Além disso, é mostrado que o comércio bilateral Brasil-Estados Unidos permanece amplamente aberto, mutuamente benéfico e que a maior parte das exportações americanas para o país já ingressa com tarifa zero ou com tarifas efetivamente muito baixas.

“Os EUA têm acordo muito mais abrangente com o México. É curioso que reclamem do nosso, que tem escopo muito mais limitado”, questiona o Mdic.

Etanol brasileiro é questionado

Também foi apontado pelos EUA que o Brasil teria interrompido, em 2017, o equilíbrio tarifário aplicado ao etanol americano. O governo responde que as tarifas aplicadas de 18%, correspondem aos compromissos assumidos pelo país na OMC.

As investigações da seção 301 apontaram, também, que o Brasil não vêm oferecendo reciprocidade às exportações do etanol norte-americano.

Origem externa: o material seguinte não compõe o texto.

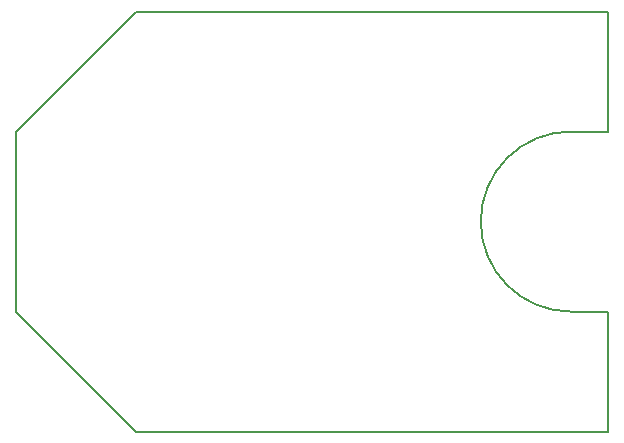
<source format=gbr>
G04 #@! TF.FileFunction,Profile,NP*
%FSLAX46Y46*%
G04 Gerber Fmt 4.6, Leading zero omitted, Abs format (unit mm)*
G04 Created by KiCad (PCBNEW 4.0.2-stable) date 2016-11-20 00:38:07*
%MOMM*%
G01*
G04 APERTURE LIST*
%ADD10C,0.100000*%
%ADD11C,0.150000*%
G04 APERTURE END LIST*
D10*
D11*
X185420000Y-125730000D02*
X188595000Y-125730000D01*
X188595000Y-110490000D02*
X185420000Y-110490000D01*
X185420000Y-110490000D02*
G75*
G03X177800000Y-118110000I0J-7620000D01*
G01*
X138430000Y-125730000D02*
X138430000Y-124460000D01*
X148590000Y-135890000D02*
X138430000Y-125730000D01*
X149860000Y-135890000D02*
X148590000Y-135890000D01*
X149860000Y-135890000D02*
X188595000Y-135890000D01*
X148590000Y-100330000D02*
X188595000Y-100330000D01*
X138430000Y-110490000D02*
X148590000Y-100330000D01*
X177800000Y-118110000D02*
G75*
G03X185420000Y-125730000I7620000J0D01*
G01*
X138430000Y-124460000D02*
X138430000Y-113030000D01*
X188595000Y-125730000D02*
X188595000Y-135890000D01*
X188595000Y-100330000D02*
X188595000Y-110490000D01*
X138430000Y-113030000D02*
X138430000Y-110490000D01*
M02*

</source>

Em resposta, o Mid defende que as alegações de restrição injustificada ao acesso de mercado não estão de acordo com a realidade, nem em normas multilaterais.

“A política brasileira é aplicada de forma não discriminatória, sem direcionamento contra qualquer parceiro comercial”, foi defendido pelo governo.

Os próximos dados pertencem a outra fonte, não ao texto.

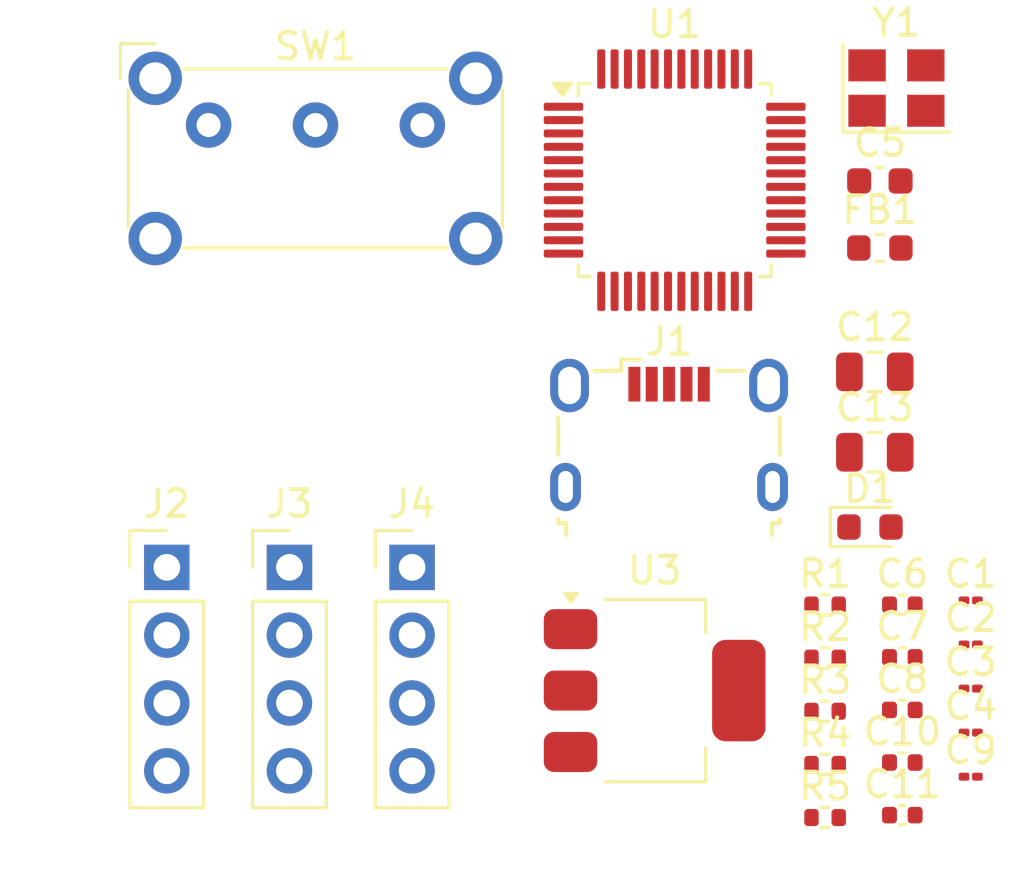
<source format=kicad_pcb>
(kicad_pcb
	(version 20241229)
	(generator "pcbnew")
	(generator_version "9.0")
	(general
		(thickness 1.6)
		(legacy_teardrops no)
	)
	(paper "A4")
	(layers
		(0 "F.Cu" signal)
		(2 "B.Cu" power)
		(9 "F.Adhes" user "F.Adhesive")
		(11 "B.Adhes" user "B.Adhesive")
		(13 "F.Paste" user)
		(15 "B.Paste" user)
		(5 "F.SilkS" user "F.Silkscreen")
		(7 "B.SilkS" user "B.Silkscreen")
		(1 "F.Mask" user)
		(3 "B.Mask" user)
		(17 "Dwgs.User" user "User.Drawings")
		(19 "Cmts.User" user "User.Comments")
		(21 "Eco1.User" user "User.Eco1")
		(23 "Eco2.User" user "User.Eco2")
		(25 "Edge.Cuts" user)
		(27 "Margin" user)
		(31 "F.CrtYd" user "F.Courtyard")
		(29 "B.CrtYd" user "B.Courtyard")
		(35 "F.Fab" user)
		(33 "B.Fab" user)
		(39 "User.1" user)
		(41 "User.2" user)
		(43 "User.3" user)
		(45 "User.4" user)
	)
	(setup
		(stackup
			(layer "F.SilkS"
				(type "Top Silk Screen")
			)
			(layer "F.Paste"
				(type "Top Solder Paste")
			)
			(layer "F.Mask"
				(type "Top Solder Mask")
				(thickness 0.01)
			)
			(layer "F.Cu"
				(type "copper")
				(thickness 0.035)
			)
			(layer "dielectric 1"
				(type "core")
				(thickness 1.51)
				(material "FR4")
				(epsilon_r 4.5)
				(loss_tangent 0.02)
			)
			(layer "B.Cu"
				(type "copper")
				(thickness 0.035)
			)
			(layer "B.Mask"
				(type "Bottom Solder Mask")
				(thickness 0.01)
			)
			(layer "B.Paste"
				(type "Bottom Solder Paste")
			)
			(layer "B.SilkS"
				(type "Bottom Silk Screen")
			)
			(copper_finish "None")
			(dielectric_constraints no)
		)
		(pad_to_mask_clearance 0)
		(allow_soldermask_bridges_in_footprints no)
		(tenting front back)
		(pcbplotparams
			(layerselection 0x00000000_00000000_55555555_5755f5ff)
			(plot_on_all_layers_selection 0x00000000_00000000_00000000_00000000)
			(disableapertmacros no)
			(usegerberextensions no)
			(usegerberattributes yes)
			(usegerberadvancedattributes yes)
			(creategerberjobfile yes)
			(dashed_line_dash_ratio 12.000000)
			(dashed_line_gap_ratio 3.000000)
			(svgprecision 4)
			(plotframeref no)
			(mode 1)
			(useauxorigin no)
			(hpglpennumber 1)
			(hpglpenspeed 20)
			(hpglpendiameter 15.000000)
			(pdf_front_fp_property_popups yes)
			(pdf_back_fp_property_popups yes)
			(pdf_metadata yes)
			(pdf_single_document no)
			(dxfpolygonmode yes)
			(dxfimperialunits yes)
			(dxfusepcbnewfont yes)
			(psnegative no)
			(psa4output no)
			(plot_black_and_white yes)
			(sketchpadsonfab no)
			(plotpadnumbers no)
			(hidednponfab no)
			(sketchdnponfab yes)
			(crossoutdnponfab yes)
			(subtractmaskfromsilk no)
			(outputformat 1)
			(mirror no)
			(drillshape 1)
			(scaleselection 1)
			(outputdirectory "")
		)
	)
	(net 0 "")
	(net 1 "GND")
	(net 2 "+3.3V")
	(net 3 "+3.3VA")
	(net 4 "/ NRST")
	(net 5 "/HSE_IN")
	(net 6 "/HSE_OUT")
	(net 7 "VBUS")
	(net 8 "/POWER_LED_K")
	(net 9 "unconnected-(J1-Shield-Pad6)")
	(net 10 "unconnected-(J1-Shield-Pad6)_1")
	(net 11 "/USB_D-")
	(net 12 "unconnected-(J1-Shield-Pad6)_2")
	(net 13 "unconnected-(J1-Shield-Pad6)_3")
	(net 14 "unconnected-(J1-ID-Pad4)")
	(net 15 "/USB_D+")
	(net 16 "/SWDIO")
	(net 17 "/SWCLK")
	(net 18 "/USART1_RX")
	(net 19 "/USART1_TX")
	(net 20 "/I2C2_SDA")
	(net 21 "/I2C2_SCL")
	(net 22 "/BOOT0")
	(net 23 "/SW_BOOT0")
	(net 24 "unconnected-(U1-PB2-Pad20)")
	(net 25 "unconnected-(U1-PB5-Pad41)")
	(net 26 "unconnected-(U1-PB3-Pad39)")
	(net 27 "unconnected-(U1-PB15-Pad28)")
	(net 28 "unconnected-(U1-PB13-Pad26)")
	(net 29 "unconnected-(U1-PB0-Pad18)")
	(net 30 "unconnected-(U1-PA10-Pad31)")
	(net 31 "unconnected-(U1-PC14-Pad3)")
	(net 32 "unconnected-(U1-PA7-Pad17)")
	(net 33 "unconnected-(U1-PB4-Pad40)")
	(net 34 "unconnected-(U1-PA3-Pad13)")
	(net 35 "unconnected-(U1-PB12-Pad25)")
	(net 36 "unconnected-(U1-PC13-Pad2)")
	(net 37 "unconnected-(U1-PC15-Pad4)")
	(net 38 "unconnected-(U1-PA15-Pad38)")
	(net 39 "unconnected-(U1-PB14-Pad27)")
	(net 40 "unconnected-(U1-PA9-Pad30)")
	(net 41 "unconnected-(U1-PB1-Pad19)")
	(net 42 "unconnected-(U1-PA0-Pad10)")
	(net 43 "unconnected-(U1-PA4-Pad14)")
	(net 44 "unconnected-(U1-PA8-Pad29)")
	(net 45 "unconnected-(U1-PB8-Pad45)")
	(net 46 "unconnected-(U1-PA2-Pad12)")
	(net 47 "unconnected-(U1-PA1-Pad11)")
	(net 48 "unconnected-(U1-PA5-Pad15)")
	(net 49 "unconnected-(U1-PA6-Pad16)")
	(net 50 "unconnected-(U1-PB9-Pad46)")
	(footprint "Capacitor_SMD:C_0402_1005Metric" (layer "F.Cu") (at 159.665 107.53))
	(footprint "Connector_PinHeader_2.54mm:PinHeader_1x04_P2.54mm_Vertical" (layer "F.Cu") (at 136.725 104.16))
	(footprint "Resistor_SMD:R_0402_1005Metric" (layer "F.Cu") (at 156.775 113.53))
	(footprint "Capacitor_SMD:C_0603_1608Metric" (layer "F.Cu") (at 158.825 89.69))
	(footprint "Package_QFP:LQFP-48_7x7mm_P0.5mm" (layer "F.Cu") (at 151.145 89.66))
	(footprint "Capacitor_SMD:C_0402_1005Metric" (layer "F.Cu") (at 159.665 111.47))
	(footprint "Connector_USB:USB_Micro-B_Wuerth_629105150521" (layer "F.Cu") (at 150.935 99.2))
	(footprint "Resistor_SMD:R_0402_1005Metric" (layer "F.Cu") (at 156.775 107.56))
	(footprint "Package_TO_SOT_SMD:SOT-223-3_TabPin2" (layer "F.Cu") (at 150.395 108.775))
	(footprint "Button_Switch_THT:SW_E-Switch_EG1224_SPDT_Angled" (layer "F.Cu") (at 133.7 87.595))
	(footprint "Capacitor_SMD:C_01005_0402Metric" (layer "F.Cu") (at 162.225 110.35))
	(footprint "Inductor_SMD:L_0603_1608Metric" (layer "F.Cu") (at 158.825 92.2))
	(footprint "Connector_PinHeader_2.54mm:PinHeader_1x04_P2.54mm_Vertical" (layer "F.Cu") (at 132.135 104.16))
	(footprint "Capacitor_SMD:C_0402_1005Metric" (layer "F.Cu") (at 159.665 109.5))
	(footprint "Capacitor_SMD:C_0805_2012Metric" (layer "F.Cu") (at 158.635 99.85))
	(footprint "Capacitor_SMD:C_0805_2012Metric" (layer "F.Cu") (at 158.635 96.84))
	(footprint "Capacitor_SMD:C_01005_0402Metric" (layer "F.Cu") (at 162.225 108.7))
	(footprint "Capacitor_SMD:C_01005_0402Metric" (layer "F.Cu") (at 162.225 107.05))
	(footprint "Connector_PinHeader_2.54mm:PinHeader_1x04_P2.54mm_Vertical" (layer "F.Cu") (at 141.315 104.16))
	(footprint "Capacitor_SMD:C_0402_1005Metric" (layer "F.Cu") (at 159.665 105.56))
	(footprint "Capacitor_SMD:C_01005_0402Metric" (layer "F.Cu") (at 162.225 112))
	(footprint "Resistor_SMD:R_0402_1005Metric" (layer "F.Cu") (at 156.775 105.57))
	(footprint "Resistor_SMD:R_0402_1005Metric" (layer "F.Cu") (at 156.775 111.54))
	(footprint "Capacitor_SMD:C_01005_0402Metric" (layer "F.Cu") (at 162.225 105.4))
	(footprint "LED_SMD:LED_0603_1608Metric" (layer "F.Cu") (at 158.455 102.65))
	(footprint "Resistor_SMD:R_0402_1005Metric" (layer "F.Cu") (at 156.775 109.55))
	(footprint "Capacitor_SMD:C_0402_1005Metric" (layer "F.Cu") (at 159.665 113.44))
	(footprint "Crystal:Crystal_SMD_3225-4Pin_3.2x2.5mm" (layer "F.Cu") (at 159.445 86.21))
	(embedded_fonts no)
)

</source>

Medidas insuficientes de combate à corrupção

Os Estados Unidos concluíram que o Brasil não adota medidas suficientes para combater o suborno e a corrupção. A investigação cita a anulação de processos da Operação Lava Jato pelo STF em 2023 e a queda do país no Índice de Percepção da Corrupção da Transparência Internacional.

Segundo o governo brasileiro, as alegações dos EUA desconsideram informações anteriormente encaminhadas, “bem como documentos recentes produzidos pelos próprios organismos internacionais referenciados pelo USTR como fundamento de suas conclusões”.

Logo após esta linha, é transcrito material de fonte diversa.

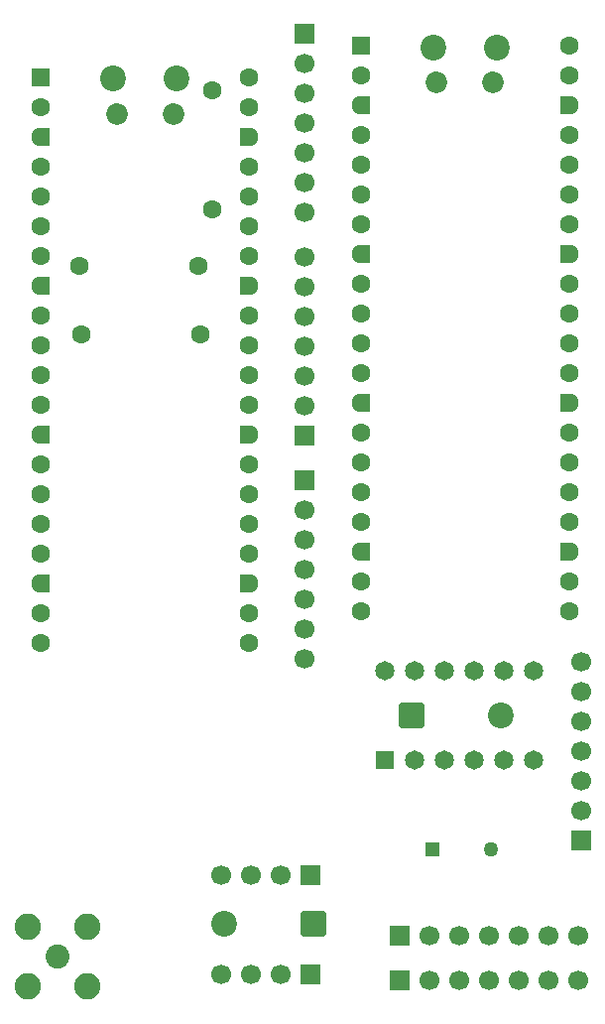
<source format=gbr>
%TF.GenerationSoftware,KiCad,Pcbnew,9.0.2*%
%TF.CreationDate,2025-11-02T21:22:01+09:00*%
%TF.ProjectId,kicad2026_2,6b696361-6432-4303-9236-5f322e6b6963,rev?*%
%TF.SameCoordinates,Original*%
%TF.FileFunction,Soldermask,Bot*%
%TF.FilePolarity,Negative*%
%FSLAX46Y46*%
G04 Gerber Fmt 4.6, Leading zero omitted, Abs format (unit mm)*
G04 Created by KiCad (PCBNEW 9.0.2) date 2025-11-02 21:22:01*
%MOMM*%
%LPD*%
G01*
G04 APERTURE LIST*
G04 Aperture macros list*
%AMRoundRect*
0 Rectangle with rounded corners*
0 $1 Rounding radius*
0 $2 $3 $4 $5 $6 $7 $8 $9 X,Y pos of 4 corners*
0 Add a 4 corners polygon primitive as box body*
4,1,4,$2,$3,$4,$5,$6,$7,$8,$9,$2,$3,0*
0 Add four circle primitives for the rounded corners*
1,1,$1+$1,$2,$3*
1,1,$1+$1,$4,$5*
1,1,$1+$1,$6,$7*
1,1,$1+$1,$8,$9*
0 Add four rect primitives between the rounded corners*
20,1,$1+$1,$2,$3,$4,$5,0*
20,1,$1+$1,$4,$5,$6,$7,0*
20,1,$1+$1,$6,$7,$8,$9,0*
20,1,$1+$1,$8,$9,$2,$3,0*%
%AMFreePoly0*
4,1,37,0.603843,0.796157,0.639018,0.796157,0.711114,0.766294,0.766294,0.711114,0.796157,0.639018,0.796157,0.603843,0.800000,0.600000,0.800000,-0.600000,0.796157,-0.603843,0.796157,-0.639018,0.766294,-0.711114,0.711114,-0.766294,0.639018,-0.796157,0.603843,-0.796157,0.600000,-0.800000,0.000000,-0.800000,0.000000,-0.796148,-0.078414,-0.796148,-0.232228,-0.765552,-0.377117,-0.705537,
-0.507515,-0.618408,-0.618408,-0.507515,-0.705537,-0.377117,-0.765552,-0.232228,-0.796148,-0.078414,-0.796148,0.078414,-0.765552,0.232228,-0.705537,0.377117,-0.618408,0.507515,-0.507515,0.618408,-0.377117,0.705537,-0.232228,0.765552,-0.078414,0.796148,0.000000,0.796148,0.000000,0.800000,0.600000,0.800000,0.603843,0.796157,0.603843,0.796157,$1*%
%AMFreePoly1*
4,1,37,0.000000,0.796148,0.078414,0.796148,0.232228,0.765552,0.377117,0.705537,0.507515,0.618408,0.618408,0.507515,0.705537,0.377117,0.765552,0.232228,0.796148,0.078414,0.796148,-0.078414,0.765552,-0.232228,0.705537,-0.377117,0.618408,-0.507515,0.507515,-0.618408,0.377117,-0.705537,0.232228,-0.765552,0.078414,-0.796148,0.000000,-0.796148,0.000000,-0.800000,-0.600000,-0.800000,
-0.603843,-0.796157,-0.639018,-0.796157,-0.711114,-0.766294,-0.766294,-0.711114,-0.796157,-0.639018,-0.796157,-0.603843,-0.800000,-0.600000,-0.800000,0.600000,-0.796157,0.603843,-0.796157,0.639018,-0.766294,0.711114,-0.711114,0.766294,-0.639018,0.796157,-0.603843,0.796157,-0.600000,0.800000,0.000000,0.800000,0.000000,0.796148,0.000000,0.796148,$1*%
G04 Aperture macros list end*
%ADD10R,1.700000X1.700000*%
%ADD11C,1.700000*%
%ADD12R,1.650000X1.650000*%
%ADD13C,1.650000*%
%ADD14RoundRect,0.249999X0.850001X0.850001X-0.850001X0.850001X-0.850001X-0.850001X0.850001X-0.850001X0*%
%ADD15C,2.200000*%
%ADD16C,1.850000*%
%ADD17RoundRect,0.200000X-0.600000X-0.600000X0.600000X-0.600000X0.600000X0.600000X-0.600000X0.600000X0*%
%ADD18C,1.600000*%
%ADD19FreePoly0,0.000000*%
%ADD20FreePoly1,0.000000*%
%ADD21RoundRect,0.249999X-0.850001X-0.850001X0.850001X-0.850001X0.850001X0.850001X-0.850001X0.850001X0*%
%ADD22R,1.275000X1.275000*%
%ADD23C,1.275000*%
%ADD24C,2.050000*%
%ADD25C,2.250000*%
G04 APERTURE END LIST*
D10*
%TO.C,J5*%
X138938000Y-159258000D03*
D11*
X141478000Y-159258000D03*
X144018000Y-159258000D03*
X146558000Y-159258000D03*
X149098000Y-159258000D03*
X151638000Y-159258000D03*
X154178000Y-159258000D03*
%TD*%
D12*
%TO.C,IC1*%
X137668000Y-140462000D03*
D13*
X140208000Y-140462000D03*
X142748000Y-140462000D03*
X145288000Y-140462000D03*
X147828000Y-140462000D03*
X150368000Y-140462000D03*
X150368000Y-132842000D03*
X147828000Y-132842000D03*
X145288000Y-132842000D03*
X142748000Y-132842000D03*
X140208000Y-132842000D03*
X137668000Y-132842000D03*
%TD*%
D10*
%TO.C,J1*%
X138938000Y-155448000D03*
D11*
X141478000Y-155448000D03*
X144018000Y-155448000D03*
X146558000Y-155448000D03*
X149098000Y-155448000D03*
X151638000Y-155448000D03*
X154178000Y-155448000D03*
%TD*%
D10*
%TO.C,J3*%
X130810000Y-116586000D03*
D11*
X130810000Y-119126000D03*
X130810000Y-121666000D03*
X130810000Y-124206000D03*
X130810000Y-126746000D03*
X130810000Y-129286000D03*
X130810000Y-131826000D03*
%TD*%
D14*
%TO.C,D1*%
X131572000Y-154432000D03*
D15*
X123952000Y-154432000D03*
%TD*%
D10*
%TO.C,J16*%
X130810000Y-78486000D03*
D11*
X130810000Y-81026000D03*
X130810000Y-83566000D03*
X130810000Y-86106000D03*
X130810000Y-88646000D03*
X130810000Y-91186000D03*
X130810000Y-93726000D03*
%TD*%
D15*
%TO.C,A1*%
X141801000Y-79632000D03*
D16*
X142101000Y-82662000D03*
X146951000Y-82662000D03*
D15*
X147251000Y-79632000D03*
D17*
X135636000Y-79502000D03*
D18*
X135636000Y-82042000D03*
D19*
X135636000Y-84582000D03*
D18*
X135636000Y-87122000D03*
X135636000Y-89662000D03*
X135636000Y-92202000D03*
X135636000Y-94742000D03*
D19*
X135636000Y-97282000D03*
D18*
X135636000Y-99822000D03*
X135636000Y-102362000D03*
X135636000Y-104902000D03*
X135636000Y-107442000D03*
D19*
X135636000Y-109982000D03*
D18*
X135636000Y-112522000D03*
X135636000Y-115062000D03*
X135636000Y-117602000D03*
X135636000Y-120142000D03*
D19*
X135636000Y-122682000D03*
D18*
X135636000Y-125222000D03*
X135636000Y-127762000D03*
X153416000Y-127762000D03*
X153416000Y-125222000D03*
D20*
X153416000Y-122682000D03*
D18*
X153416000Y-120142000D03*
X153416000Y-117602000D03*
X153416000Y-115062000D03*
X153416000Y-112522000D03*
D20*
X153416000Y-109982000D03*
D18*
X153416000Y-107442000D03*
X153416000Y-104902000D03*
X153416000Y-102362000D03*
X153416000Y-99822000D03*
D20*
X153416000Y-97282000D03*
D18*
X153416000Y-94742000D03*
X153416000Y-92202000D03*
X153416000Y-89662000D03*
X153416000Y-87122000D03*
D20*
X153416000Y-84582000D03*
D18*
X153416000Y-82042000D03*
X153416000Y-79502000D03*
%TD*%
D10*
%TO.C,J10*%
X154432000Y-147320000D03*
D11*
X154432000Y-144780000D03*
X154432000Y-142240000D03*
X154432000Y-139700000D03*
X154432000Y-137160000D03*
X154432000Y-134620000D03*
X154432000Y-132080000D03*
%TD*%
D15*
%TO.C,A3*%
X114484000Y-82314000D03*
D16*
X114784000Y-85344000D03*
X119634000Y-85344000D03*
D15*
X119934000Y-82314000D03*
D17*
X108319000Y-82184000D03*
D18*
X108319000Y-84724000D03*
D19*
X108319000Y-87264000D03*
D18*
X108319000Y-89804000D03*
X108319000Y-92344000D03*
X108319000Y-94884000D03*
X108319000Y-97424000D03*
D19*
X108319000Y-99964000D03*
D18*
X108319000Y-102504000D03*
X108319000Y-105044000D03*
X108319000Y-107584000D03*
X108319000Y-110124000D03*
D19*
X108319000Y-112664000D03*
D18*
X108319000Y-115204000D03*
X108319000Y-117744000D03*
X108319000Y-120284000D03*
X108319000Y-122824000D03*
D19*
X108319000Y-125364000D03*
D18*
X108319000Y-127904000D03*
X108319000Y-130444000D03*
X126099000Y-130444000D03*
X126099000Y-127904000D03*
D20*
X126099000Y-125364000D03*
D18*
X126099000Y-122824000D03*
X126099000Y-120284000D03*
X126099000Y-117744000D03*
X126099000Y-115204000D03*
D20*
X126099000Y-112664000D03*
D18*
X126099000Y-110124000D03*
X126099000Y-107584000D03*
X126099000Y-105044000D03*
X126099000Y-102504000D03*
D20*
X126099000Y-99964000D03*
D18*
X126099000Y-97424000D03*
X126099000Y-94884000D03*
X126099000Y-92344000D03*
X126099000Y-89804000D03*
D20*
X126099000Y-87264000D03*
D18*
X126099000Y-84724000D03*
X126099000Y-82184000D03*
%TD*%
D10*
%TO.C,J2*%
X130785000Y-112776000D03*
D11*
X130785000Y-110236000D03*
X130785000Y-107696000D03*
X130785000Y-105156000D03*
X130785000Y-102616000D03*
X130785000Y-100076000D03*
X130785000Y-97536000D03*
%TD*%
D18*
%TO.C,R7*%
X121766019Y-98298000D03*
X111606019Y-98298000D03*
%TD*%
D10*
%TO.C,J11*%
X131298000Y-150245000D03*
D11*
X128758000Y-150245000D03*
X126218000Y-150245000D03*
X123678000Y-150245000D03*
%TD*%
D10*
%TO.C,J7*%
X131308000Y-158775000D03*
D11*
X128768000Y-158775000D03*
X126228000Y-158775000D03*
X123688000Y-158775000D03*
%TD*%
D18*
%TO.C,R6*%
X122936000Y-93472000D03*
X122936000Y-83312000D03*
%TD*%
D21*
%TO.C,D2*%
X139954000Y-136652000D03*
D15*
X147574000Y-136652000D03*
%TD*%
D18*
%TO.C,R8*%
X111760000Y-104140000D03*
X121920000Y-104140000D03*
%TD*%
D22*
%TO.C,C5*%
X141772000Y-148082000D03*
D23*
X146772000Y-148082000D03*
%TD*%
D24*
%TO.C,J4*%
X109728000Y-157226000D03*
D25*
X107188000Y-154686000D03*
X107188000Y-159766000D03*
X112268000Y-154686000D03*
X112268000Y-159766000D03*
%TD*%
M02*

</source>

Em relação ao índice de Transparência Internacional, o Mdic destaca que não é organismo oficial reconhecido por vários países, mas, mas assim, a própria organização publicou em fevereiro de 2026 o atual relatório Retrospectiva Brasil, que reconhece avanços relevantes do país no fortalecimento do combate à corrupção, à lavagem de dinheiro e ao crime organizado.

Irregularidades ambientais

O documento que expõe da decisão americana sustenta que o Brasil, apesar de o Brasil possuir marco legal para o combate ao desmatamento, ele falhou historicamente em aplicá-lo de forma eficaz.

Posteriormente, o governo americano também acusou que o país estaria inundando o mercado internacional com madeira de origem ilegal, prejudicando a participação de empresas norte-americanas.

O governo brasileiro argumenta que o país é internacionalmente conhecido pelo compromisso com o combate ao desmatamento ilegal e dispõe de ferramentas para fiscalização e proteção das florestas.

Também foram destacados os esforços recentes para a redução do desmatamento, especialmente na Amazônia, que caiu em 50% desde 2023, quando foram reforçadas as ações de monitoramento por satélite, fiscalização e combate aos crimes ambientais.

Já no âmbito da exportação de madeira, o ministro do Meio Ambiente, João Paulo Capobianco, afirmou que as acusações americanas são inverídicas, já que passa por um dos sistemas mais rigorosos de controle ambiental.

“Não é possível hoje, em nenhum porto brasileiro, exportar madeira sem a verificação e a comprovação da cadeia de custódia. E mais, se uma madeira eventualmente for exportada, ela seria retida no porto de destino, que é obrigado a checar a procedência”, disse o ministro em coletiva nesta quinta (16).

Além disso, o Brasil representa apenas 0,65% de todo o mercado mundial de produtos madeireiros e produz madeira tropical, espécie diferente da originária das florestas temperadas da América do Norte. Portanto, não estaria prejudicando as exportações americanas.